But Baylor homered with a man on to make it interesting, and Henderson did the same with two outs and two strikes to make it excruciating. "We're ballplayers," replied Henderson when asked how with one swing left in the season he managed to block out a mortal fear of failure. "We fail most of the time." Though the Angels tied the game in the bottom of the ninth and still had the bases loaded with only one out, Third Baseman Doug DeCinces and then Grich faltered in the clutch. After a couple of innings of outfielders' banging walls like cymbals clashing, Henderson's sacrifice fly finally and fittingly won. "I got no place to sleep tonight," Mauch said numbly. "I bet my house that DeCinces would get that run in from third."

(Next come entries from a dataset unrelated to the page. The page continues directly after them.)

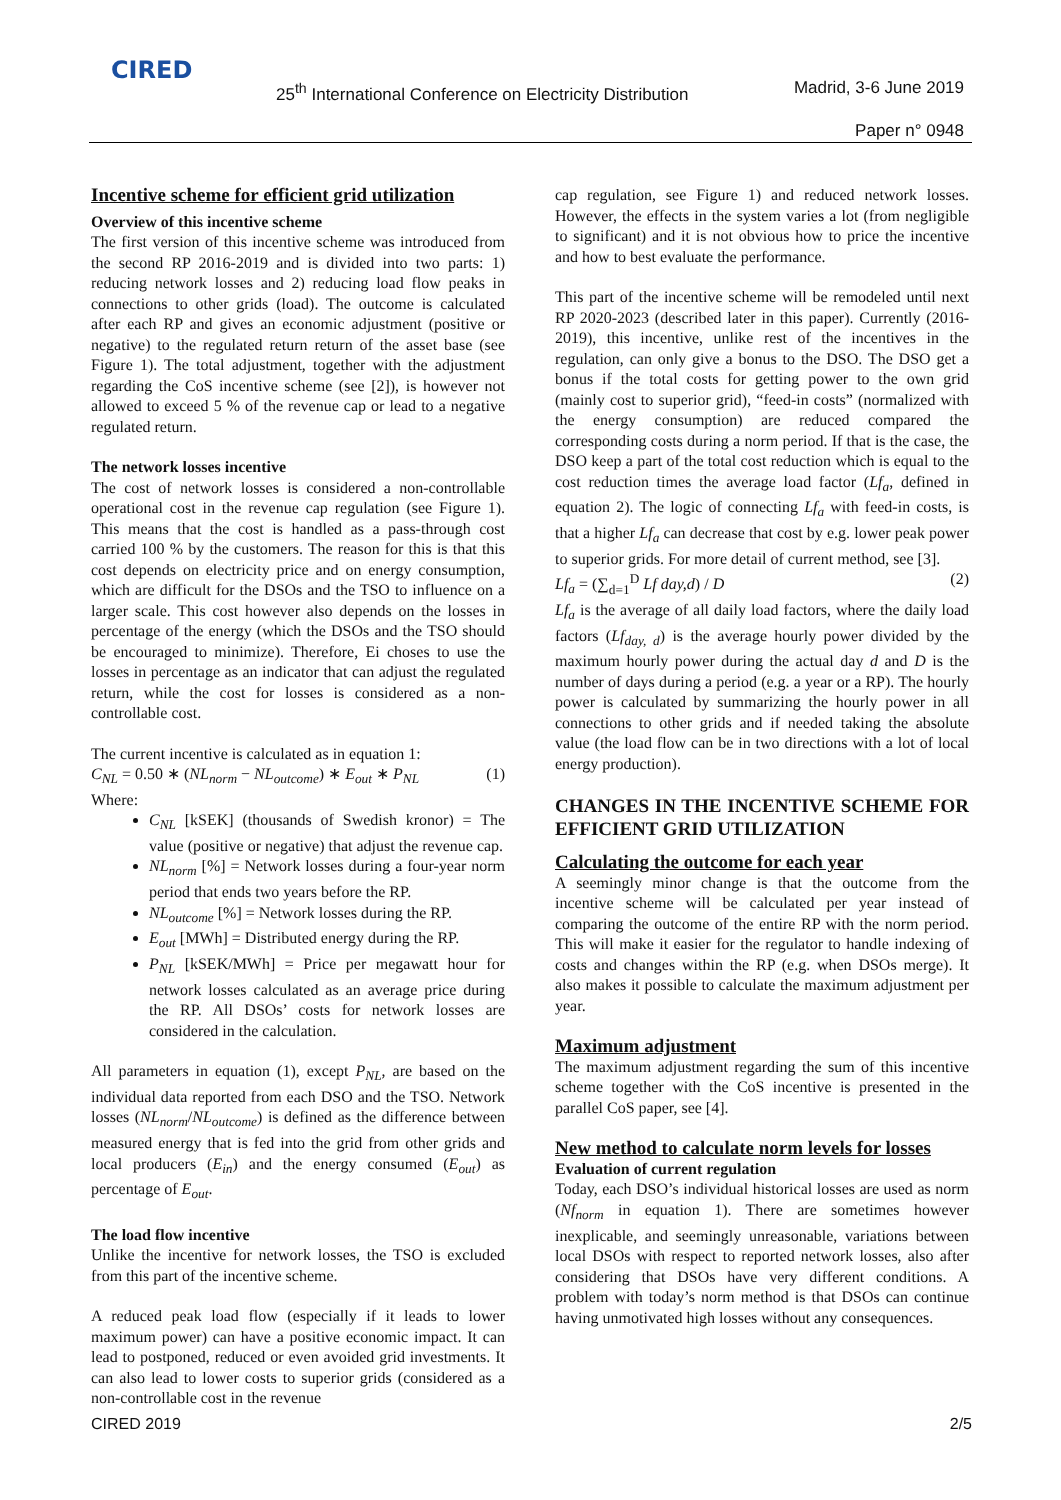CIRED
25<sup>th</sup> International Conference on Electricity Distribution
Madrid, 3-6 June 2019
Paper n° 0948
Incentive scheme for efficient grid utilization
Overview of this incentive scheme
The first version of this incentive scheme was introduced from the second RP 2016-2019 and is divided into two parts: 1) reducing network losses and 2) reducing load flow peaks in connections to other grids (load). The outcome is calculated after each RP and gives an economic adjustment (positive or negative) to the regulated return return of the asset base (see Figure 1). The total adjustment, together with the adjustment regarding the CoS incentive scheme (see [2]), is however not allowed to exceed 5 % of the revenue cap or lead to a negative regulated return.
The network losses incentive
The cost of network losses is considered a non-controllable operational cost in the revenue cap regulation (see Figure 1). This means that the cost is handled as a pass-through cost carried 100 % by the customers. The reason for this is that this cost depends on electricity price and on energy consumption, which are difficult for the DSOs and the TSO to influence on a larger scale. This cost however also depends on the losses in percentage of the energy (which the DSOs and the TSO should be encouraged to minimize). Therefore, Ei choses to use the losses in percentage as an indicator that can adjust the regulated return, while the cost for losses is considered as a non-controllable cost.
The current incentive is calculated as in equation 1:
C<sub>NL</sub> = 0.50 ∗ (NL<sub>norm</sub> − NL<sub>outcome</sub>) ∗ E<sub>out</sub> ∗ P<sub>NL</sub> (1)
Where:
C<sub>NL</sub> [kSEK] (thousands of Swedish kronor) = The value (positive or negative) that adjust the revenue cap.
NL<sub>norm</sub> [%] = Network losses during a four-year norm period that ends two years before the RP.
NL<sub>outcome</sub> [%] = Network losses during the RP.
E<sub>out</sub> [MWh] = Distributed energy during the RP.
P<sub>NL</sub> [kSEK/MWh] = Price per megawatt hour for network losses calculated as an average price during the RP. All DSOs’ costs for network losses are considered in the calculation.
All parameters in equation (1), except P<sub>NL</sub>, are based on the individual data reported from each DSO and the TSO. Network losses (NL<sub>norm</sub>/NL<sub>outcome</sub>) is defined as the difference between measured energy that is fed into the grid from other grids and local producers (E<sub>in</sub>) and the energy consumed (E<sub>out</sub>) as percentage of E<sub>out</sub>.
The load flow incentive
Unlike the incentive for network losses, the TSO is excluded from this part of the incentive scheme.
A reduced peak load flow (especially if it leads to lower maximum power) can have a positive economic impact. It can lead to postponed, reduced or even avoided grid investments. It can also lead to lower costs to superior grids (considered as a non-controllable cost in the revenue
cap regulation, see Figure 1) and reduced network losses. However, the effects in the system varies a lot (from negligible to significant) and it is not obvious how to price the incentive and how to best evaluate the performance.
This part of the incentive scheme will be remodeled until next RP 2020-2023 (described later in this paper). Currently (2016-2019), this incentive, unlike rest of the incentives in the regulation, can only give a bonus to the DSO. The DSO get a bonus if the total costs for getting power to the own grid (mainly cost to superior grid), “feed-in costs” (normalized with the energy consumption) are reduced compared the corresponding costs during a norm period. If that is the case, the DSO keep a part of the total cost reduction which is equal to the cost reduction times the average load factor (Lf<sub>a</sub>, defined in equation 2). The logic of connecting Lf<sub>a</sub> with feed-in costs, is that a higher Lf<sub>a</sub> can decrease that cost by e.g. lower peak power to superior grids. For more detail of current method, see [3].
Lf<sub>a</sub> = (∑<sub>d=1</sub><sup>D</sup> Lf day,d) / D (2)
Lf<sub>a</sub> is the average of all daily load factors, where the daily load factors (Lf<sub>day, d</sub>) is the average hourly power divided by the maximum hourly power during the actual day d and D is the number of days during a period (e.g. a year or a RP). The hourly power is calculated by summarizing the hourly power in all connections to other grids and if needed taking the absolute value (the load flow can be in two directions with a lot of local energy production).
CHANGES IN THE INCENTIVE SCHEME FOR EFFICIENT GRID UTILIZATION
Calculating the outcome for each year
A seemingly minor change is that the outcome from the incentive scheme will be calculated per year instead of comparing the outcome of the entire RP with the norm period. This will make it easier for the regulator to handle indexing of costs and changes within the RP (e.g. when DSOs merge). It also makes it possible to calculate the maximum adjustment per year.
Maximum adjustment
The maximum adjustment regarding the sum of this incentive scheme together with the CoS incentive is presented in the parallel CoS paper, see [4].
New method to calculate norm levels for losses
Evaluation of current regulation
Today, each DSO’s individual historical losses are used as norm (Nf<sub>norm</sub> in equation 1). There are sometimes however inexplicable, and seemingly unreasonable, variations between local DSOs with respect to reported network losses, also after considering that DSOs have very different conditions. A problem with today’s norm method is that DSOs can continue having unmotivated high losses without any consequences.
CIRED 2019 2/5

Meanwhile New York had a game's lead over Houston after five, but the Mets were blessed to be alive. The best team in baseball, self-appointed, batted .189 and struck out 57 times. Split-Fingered Fast-Baller Mike Scott dismayed the Mets twice; all they could do with Scott was collect allegedly scuffed baseballs and cry to the press. Dykstra's ninth-inning homer saved a third loss, and Umpire Fred Brocklander's mistaken out call at first base forestalled a fourth. Houston's essential run was lost. Slumping Catcher Gary Carter eventually won that one in the twelfth inning with a flash single off flamboyant Reliever Charlie Kerfeld, who had given Carter the back of his glove and hand fielding an earlier zinger.